OGEnthusiast 2 hours ago
If most of the Internet is AI-generated slop (as is already the case), is there really any value in expensing so much bandwidth and storage to preserve it? And on the flip side, I'd imagine the value of a pre-2022 (ChatGPT launch) Internet snapshot on physical media will probably increase astronomically.
[-]
- nicole_express 2 hours ago
  The sites that are most valuable to preserve are likely the same ones that are most likely to put up barriers to archiving
- ninjagoo 2 hours ago
  Perhaps the AI slop isn't worth preserving, but the unarchivability of news and other useful content has implications for future public discourse, historians, legal matters and who knows what else.
  In the past libraries used to preserve copies of various newspapers, including on microfiche, so it was not quite feasible to make history vanish. With print no longer out there, the modern historical record becomes spotty if websites cannot be archived.
  Perhaps there needs to be a fair-use exception or even a (god forbid!) legal requirement to allow archivability? If a website is open to the public, shouldn't it be archivable?
sejje 2 hours ago
This is a good thing, IMO.
I am sad about link rot and old content disappearing, but it's better than everything be saved for all time, to be used against folks in the future.
[-]
- GaryBluto 1 hour ago
  > I am sad about link rot and old content disappearing, but it's better than everything be saved for all time, to be used against folks in the future.
  I don't understand this line of thinking. I see it a lot on HN these days, and every time I do I think to myself "Can't you realize that if things kept on being erased we'd learn nothing from anything, ever?"

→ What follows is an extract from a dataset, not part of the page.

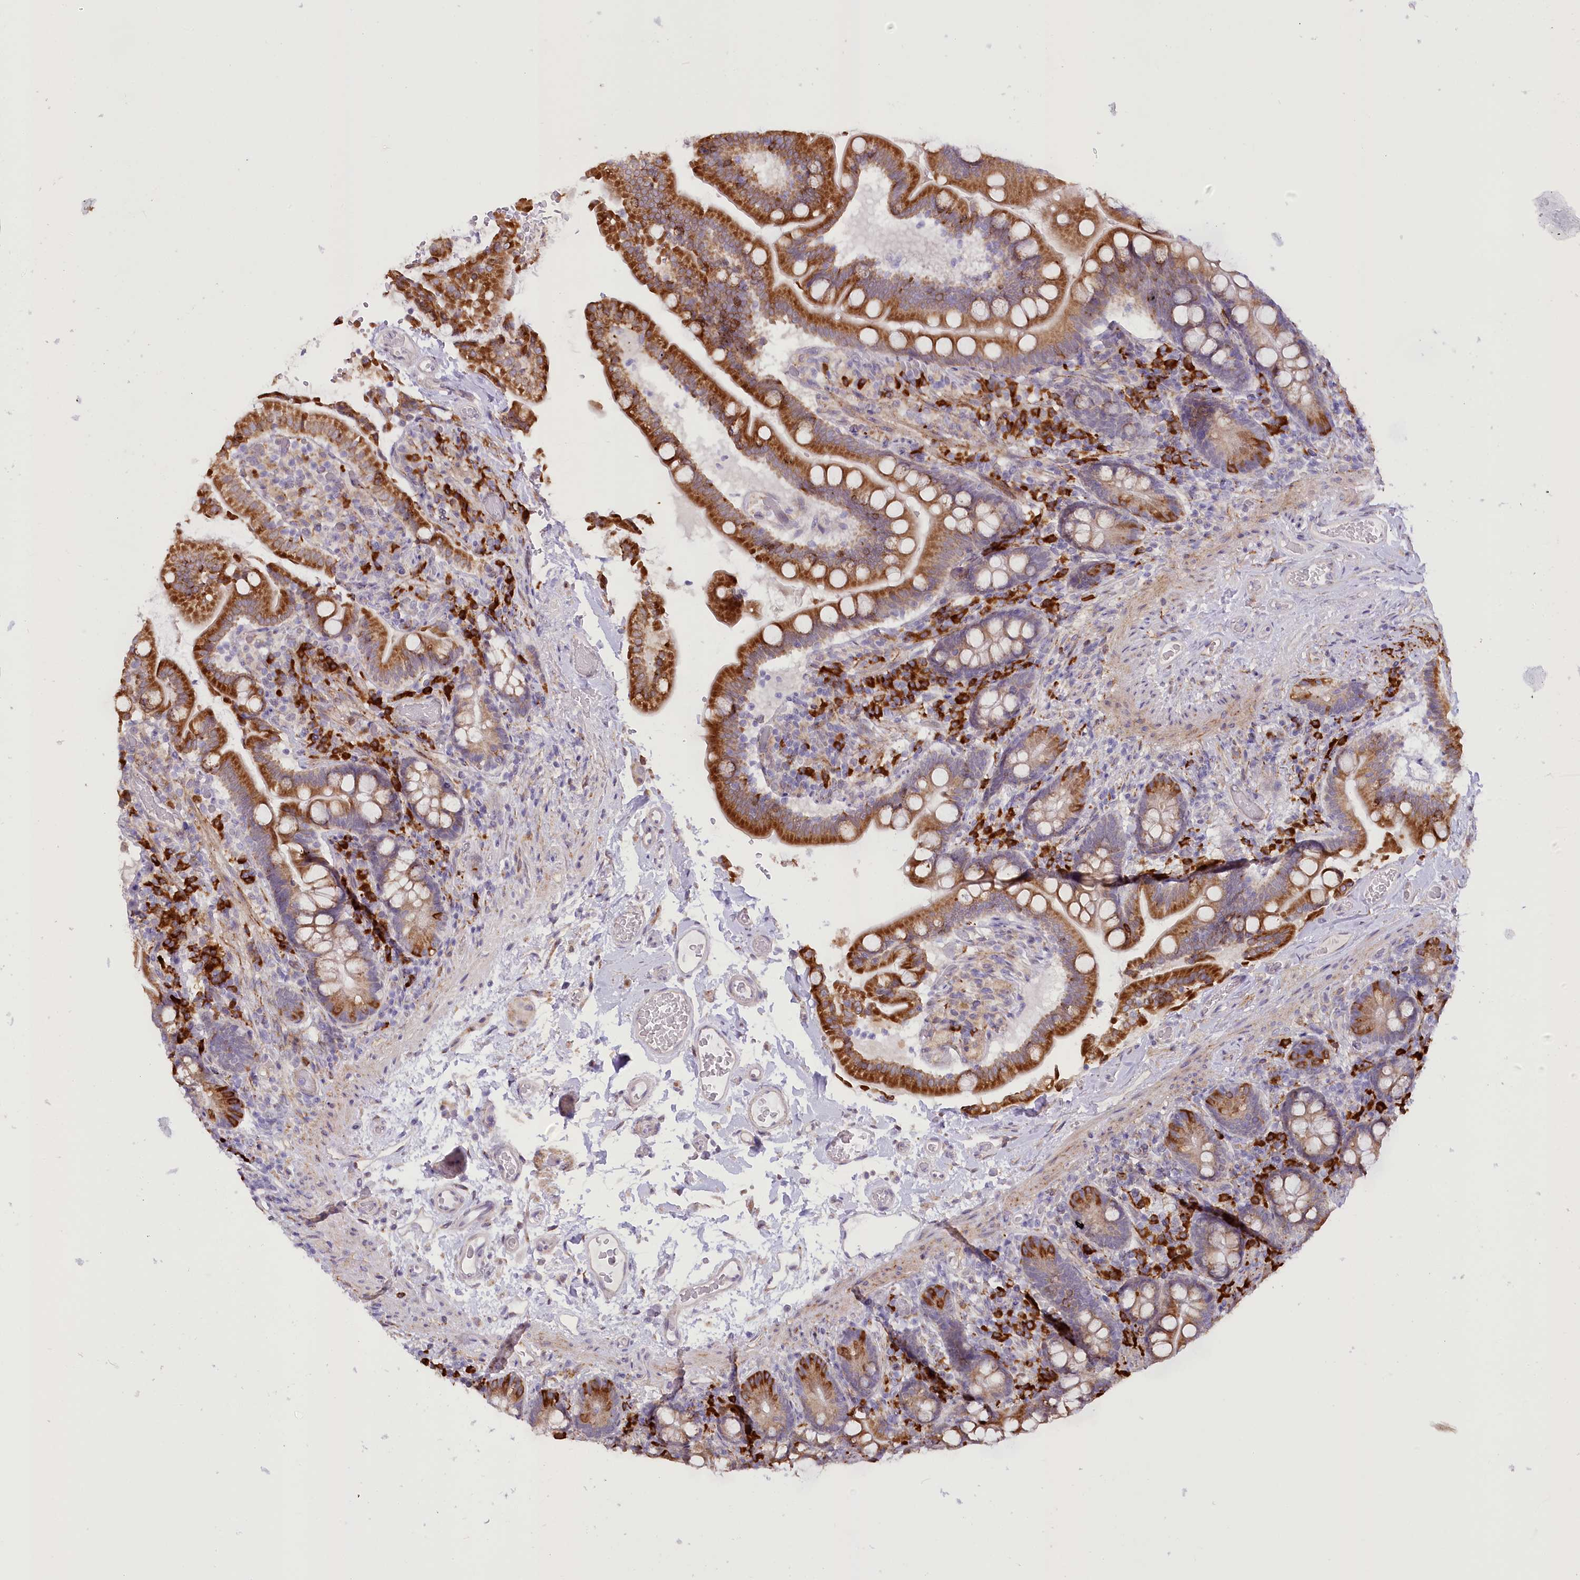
{"staining": {"intensity": "moderate", "quantity": ">75%", "location": "cytoplasmic/membranous"}, "tissue": "small intestine", "cell_type": "Glandular cells", "image_type": "normal", "snomed": [{"axis": "morphology", "description": "Normal tissue, NOS"}, {"axis": "topography", "description": "Small intestine"}], "caption": "An immunohistochemistry histopathology image of unremarkable tissue is shown. Protein staining in brown labels moderate cytoplasmic/membranous positivity in small intestine within glandular cells.", "gene": "NCKAP5", "patient": {"sex": "female", "age": 64}}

  I've started archiving every site I have bookmarked in case of such an eventuality when they go down. The majority of websites don't have anything to be used against the "folks" who made them. (I don't think there's anything particularly scandalous about caring for doves or building model planes)
- otterley 2 hours ago
  Consider the impact, though, on our ability to learn and benefit from history. If the records of people’s activities cannot be preserved, are we doomed to live in ignorance?
  [-]
  - sejje 1 hour ago
    I don't think so. Most of my original creations were before the archiving started, and those things are lost. But they weren't the kind of history you learn and benefit from--nor is most of the internet.

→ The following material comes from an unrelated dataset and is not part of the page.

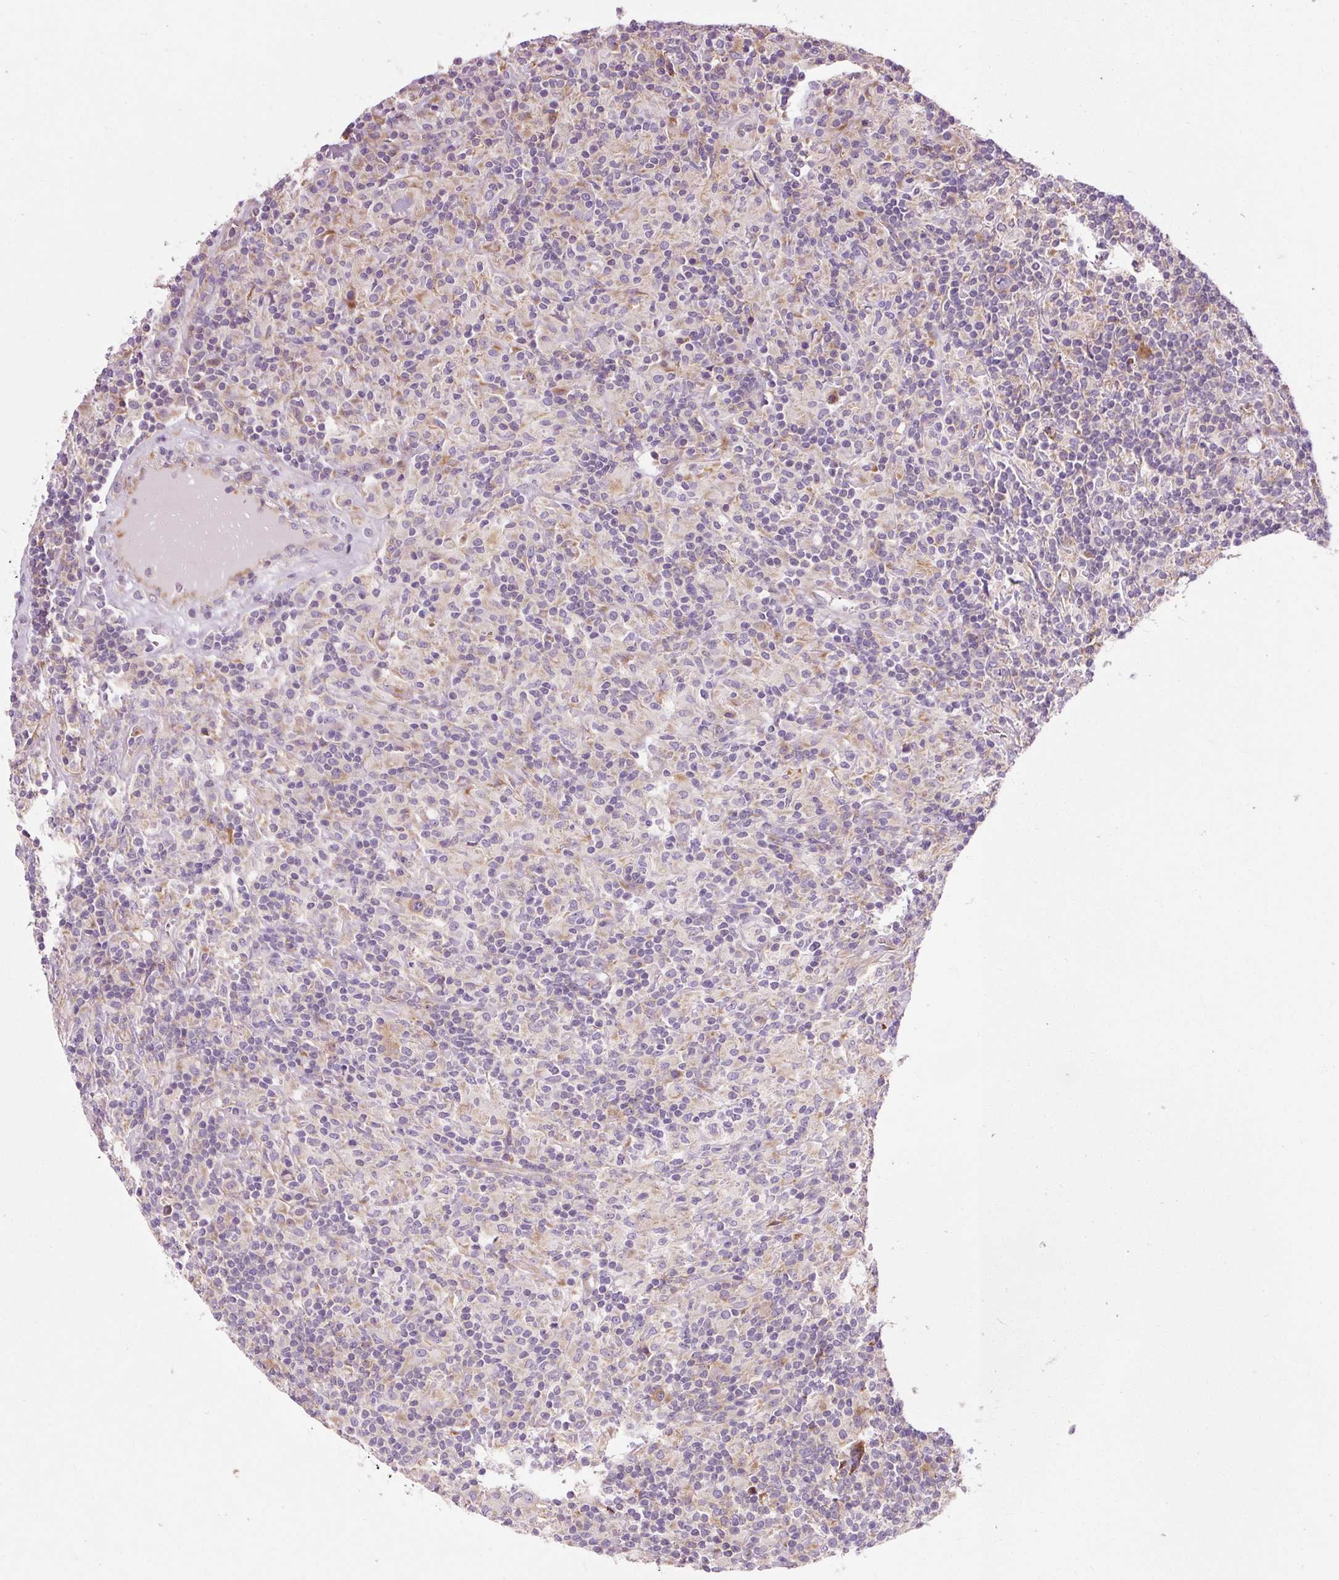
{"staining": {"intensity": "weak", "quantity": ">75%", "location": "cytoplasmic/membranous"}, "tissue": "lymphoma", "cell_type": "Tumor cells", "image_type": "cancer", "snomed": [{"axis": "morphology", "description": "Hodgkin's disease, NOS"}, {"axis": "topography", "description": "Lymph node"}], "caption": "The histopathology image reveals immunohistochemical staining of lymphoma. There is weak cytoplasmic/membranous expression is appreciated in about >75% of tumor cells.", "gene": "RPL10A", "patient": {"sex": "male", "age": 70}}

    The truly important stuff exists in many forms, not just online/digital. Or will be archived with increased effort, because it's worth it.
    [-]
    - otterley 1 hour ago
      Like it or not, the Internet is today’s store of record for a significant proportion—if not the majority—of the world’s activities.
      If you don’t want your bad behavior preserved for the historical record, perhaps a better answer is to not engage in bad behavior instead of relying on some sort of historical eraser.
      [-]
      - sejje 18 minutes ago
        Behavior that isn't bad, becomes bad retrospectively after a regime change
    - nine_k 1 hour ago
      Think about the stuff archeologists get to work with.
  - ninjagoo 1 hour ago
    What's that famous quote - those who do not learn from history ...
    BUT, it's hard to learn from history if there's no history to learn...
- TheRealPomax 1 hour ago
  Kind of the "think of the children" argument: most things that are worth archiving have nothing to do with content that can be used against someone in the future. But the raw volume is making it impossible to filter out the worthwhile stuff from the slop (all forms of, not just AI), even with automation (again, not AI, we've been doing NLP using regular old ML for decades now).
- UltraSane 1 hour ago
  Man I cannot disagree more. This is a terrible thing.